David Herbison, Ulster Scots poet, was born in Mill Street, Ballymena, County Antrim, third son of William Herbison and Elizabeth Wilson, who kept an inn in the town. Of generally not robust health he went blind when he was three years old, but four years later regained the sight of his left eye. After helping on his father's farm, at the age of fourteen, he was apprenticed to hand-loom weaving. In 1827 on his father's death he and a brother emigrated to Canada but after a pleasant crossing, the ship took on a pilot who managed to steer the ship, the Rob Roy, onto rocks on the St Lawrence where she was wrecked with many fatalities. 
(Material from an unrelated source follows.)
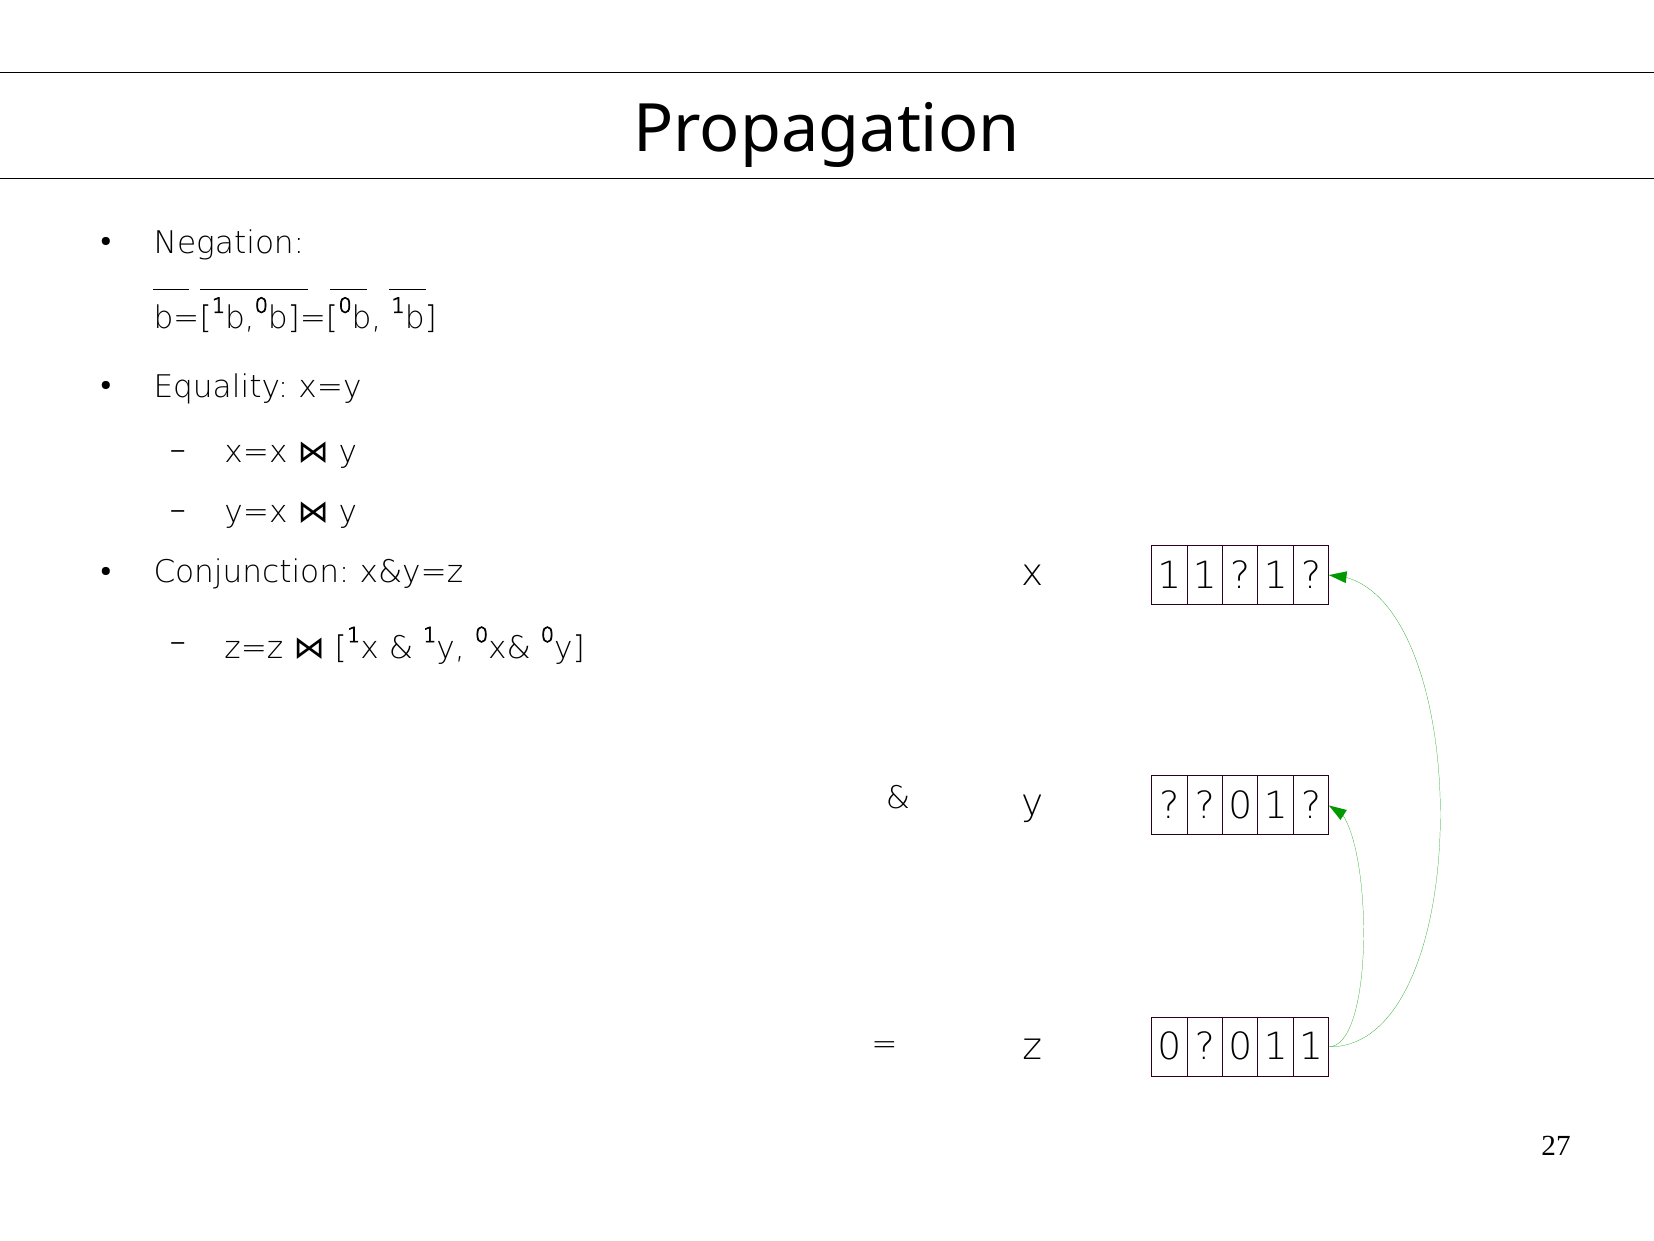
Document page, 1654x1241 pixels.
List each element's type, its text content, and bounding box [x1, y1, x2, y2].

Herbison settled in Quebec but found the climate disagreeable and in 1830 returned home and after a few months became a weaver. Later he was a local agent for a Belfast linen firm, Messrs. Finlay Brothers & Co. He published many poems in newspapers in Belfast, Dublin and London, written in Ulster Scots, using some dialect words. He published several volumes of poems and writing, Midnight Musings; or Thoughts from the Loom (1848); Woodland Wanderings (1859); Children of the Year (1876) and The Snow Wreath (1869). He wrote poetry up until the time of his death, but had to adopt standard English in order to get published. 
Herbison married Margaret, daughter of Alexander Archibald, Dunclug, by whom he had a large family.
A monument was erected to him by public subscription in 1883.